In Russia, Italy, and in the American West, similar stories of bad luck and taboo rose to the surface. And the superstition has persisted almost right up to modern days.
When First Lady Eleanor Roosevelt visited Willow Grove Mine in St. Clairsville, Ohio in March of 1940, miners warned that there would be trouble. To lend credence to their stories, on March 16, a few days after her visit, an explosion ripped through the mine killing 72 miners.
Here in Colorado on Nov. 9, 1972, sixty miners walked off the job at the Straight Creek Tunnel when Janet Bonnema, an engineering tech for the Division of Highways challenged the idea that a mine or tunnel was ‘no place for a woman.’
Bonnema took the Colorado Civil Service exam for an engineering position Division of Highways in 1970.
“She was notified via letter (addressed to Mr. Jamet [sic] Bonnema) that “he” had qualified for a job at the Straight Creek Tunnel. When she called to discuss the salary, the state employment officer the offer had been for a male (he thought Jamet was James), and that she didn’t want the job because women were not allowed in the tunnel,” according to recent story in Colorado Heritage by Dianna Litvak.
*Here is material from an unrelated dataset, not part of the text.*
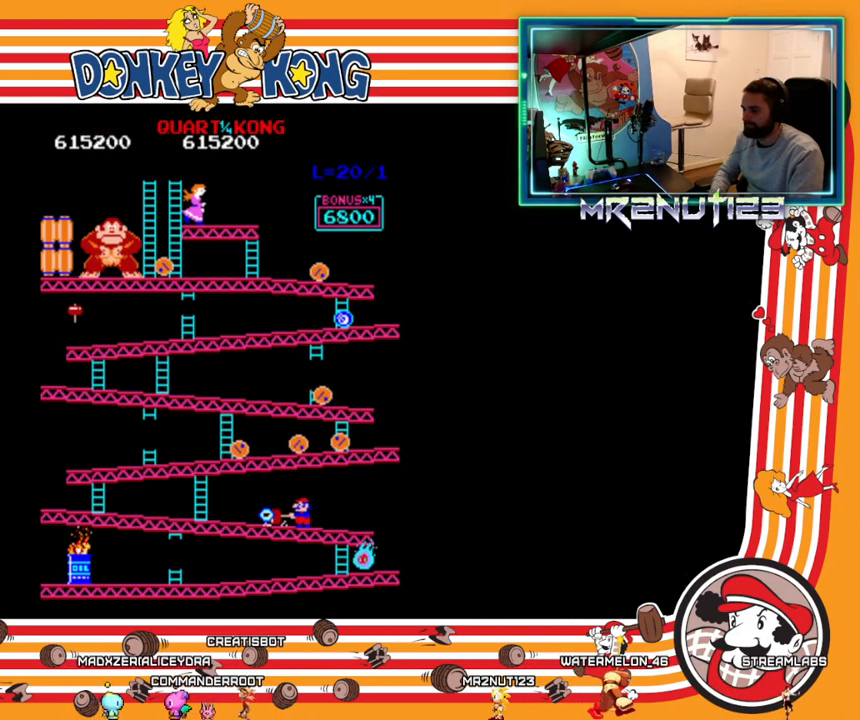
{"buttons": [], "events": [[17, "A", "down"], [67, "A", "up"]]}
“Bennema said that indeed she did want the job, and accepted a position created for her in the tunnel office. But she never received a hard hat, protective clothing or ID badge, like the male technicians, and was barred from the tunnel,” wrote Litvak.
Her lawsuit, with the backing of the U.S. Department of Transportation and the Colorado Civil Right Commission, eventually remedied that.
When the hard-rock miners warned she would cause a fatal accident and walked out, she was quoted, “When those guys buy the tunnel then I’ll say ‘Ok, it’s your tunnel’ and I’ll leave.”
Another relatively well-known character of the early mineral rush of Colorado was Ellen Elliott Jack, or “Captain Jack’ as she was commonly known.
Ms. Jack headed west from New York looking treasure foretold by a gypsy and first established a boarding house in Gunnison and began poking around the nooks and crannies of the hills there.
“During her trips to the mountains, Ellen discovered the very profitable Black Queen silver mine. The mine provided her with happiness as well as heartache,” according to the Dickson Research Center at the National Cowboy & Western Heritage Museum.
It, and her rough and tumble lifestyle in the Colorado mining towns, also provided ample opportunity to use her shooting irons – with which, she became quite adept.
Late in her life, she always carried a pickaxe and a pistol where ever she traveled.
"I do not fear man or devil; it is not in my blood, and if they can shoot any straighter or quicker than I, let them try it, for a .44 equalizes frail women and brute men, and all women ought to be able to protect themselves against such ruffians," Jack was quoted.
If you messed with her mine, I guess she believed in creating her own brand of bad luck.